» PROBLEM DETAILS:
All the data below needs to be retyped exactly as shown.

» DATA IN THIS EXERCISE:
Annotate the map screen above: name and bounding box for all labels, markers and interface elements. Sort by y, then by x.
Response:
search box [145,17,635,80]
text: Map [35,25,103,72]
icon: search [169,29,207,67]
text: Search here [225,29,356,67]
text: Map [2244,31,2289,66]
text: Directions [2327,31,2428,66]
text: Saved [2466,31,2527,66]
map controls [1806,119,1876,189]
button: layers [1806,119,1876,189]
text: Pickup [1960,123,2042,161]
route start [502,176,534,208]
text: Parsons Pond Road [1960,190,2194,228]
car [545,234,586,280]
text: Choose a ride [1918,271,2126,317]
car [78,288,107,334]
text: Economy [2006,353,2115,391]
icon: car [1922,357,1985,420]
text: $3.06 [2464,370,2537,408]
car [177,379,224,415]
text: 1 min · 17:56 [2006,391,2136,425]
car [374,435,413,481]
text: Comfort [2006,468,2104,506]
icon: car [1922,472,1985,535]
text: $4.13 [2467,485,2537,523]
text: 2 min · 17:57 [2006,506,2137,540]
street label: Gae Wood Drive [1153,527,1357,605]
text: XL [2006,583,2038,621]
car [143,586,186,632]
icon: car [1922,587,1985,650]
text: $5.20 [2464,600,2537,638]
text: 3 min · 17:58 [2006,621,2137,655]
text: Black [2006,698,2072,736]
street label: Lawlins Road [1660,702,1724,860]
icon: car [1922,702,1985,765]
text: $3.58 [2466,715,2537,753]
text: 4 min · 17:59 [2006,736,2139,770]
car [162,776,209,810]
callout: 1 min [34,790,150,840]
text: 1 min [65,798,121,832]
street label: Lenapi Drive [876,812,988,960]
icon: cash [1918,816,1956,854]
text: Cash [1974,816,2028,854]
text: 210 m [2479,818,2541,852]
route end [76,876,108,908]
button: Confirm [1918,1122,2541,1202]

» REPLY:
Annotate the map screen above: name and bounding box for all labels, markers and interface elements. Sort by y, then by x.
Response:
search box [145,17,635,80]
text: Map [35,25,103,72]
icon: search [169,29,207,67]
text: Search here [225,29,356,67]
text: Map [2244,31,2289,66]
text: Directions [2327,31,2428,66]
text: Saved [2466,31,2527,66]
map controls [1806,119,1876,189]
button: layers [1806,119,1876,189]
text: Pickup [1960,123,2042,161]
route start [502,176,534,208]
text: Parsons Pond Road [1960,190,2194,228]
car [545,234,586,280]
text: Choose a ride [1918,271,2126,317]
car [78,288,107,334]
text: Economy [2006,353,2115,391]
icon: car [1922,357,1985,420]
text: $3.06 [2464,370,2537,408]
car [177,379,224,415]
text: 1 min · 17:56 [2006,391,2136,425]
car [374,435,413,481]
text: Comfort [2006,468,2104,506]
icon: car [1922,472,1985,535]
text: $4.13 [2467,485,2537,523]
text: 2 min · 17:57 [2006,506,2137,540]
street label: Gae Wood Drive [1153,527,1357,605]
text: XL [2006,583,2038,621]
car [143,586,186,632]
icon: car [1922,587,1985,650]
text: $5.20 [2464,600,2537,638]
text: 3 min · 17:58 [2006,621,2137,655]
text: Black [2006,698,2072,736]
street label: Lawlins Road [1660,702,1724,860]
icon: car [1922,702,1985,765]
text: $3.58 [2466,715,2537,753]
text: 4 min · 17:59 [2006,736,2139,770]
car [162,776,209,810]
callout: 1 min [34,790,150,840]
text: 1 min [65,798,121,832]
street label: Lenapi Drive [876,812,988,960]
icon: cash [1918,816,1956,854]
text: Cash [1974,816,2028,854]
text: 210 m [2479,818,2541,852]
route end [76,876,108,908]
button: Confirm [1918,1122,2541,1202]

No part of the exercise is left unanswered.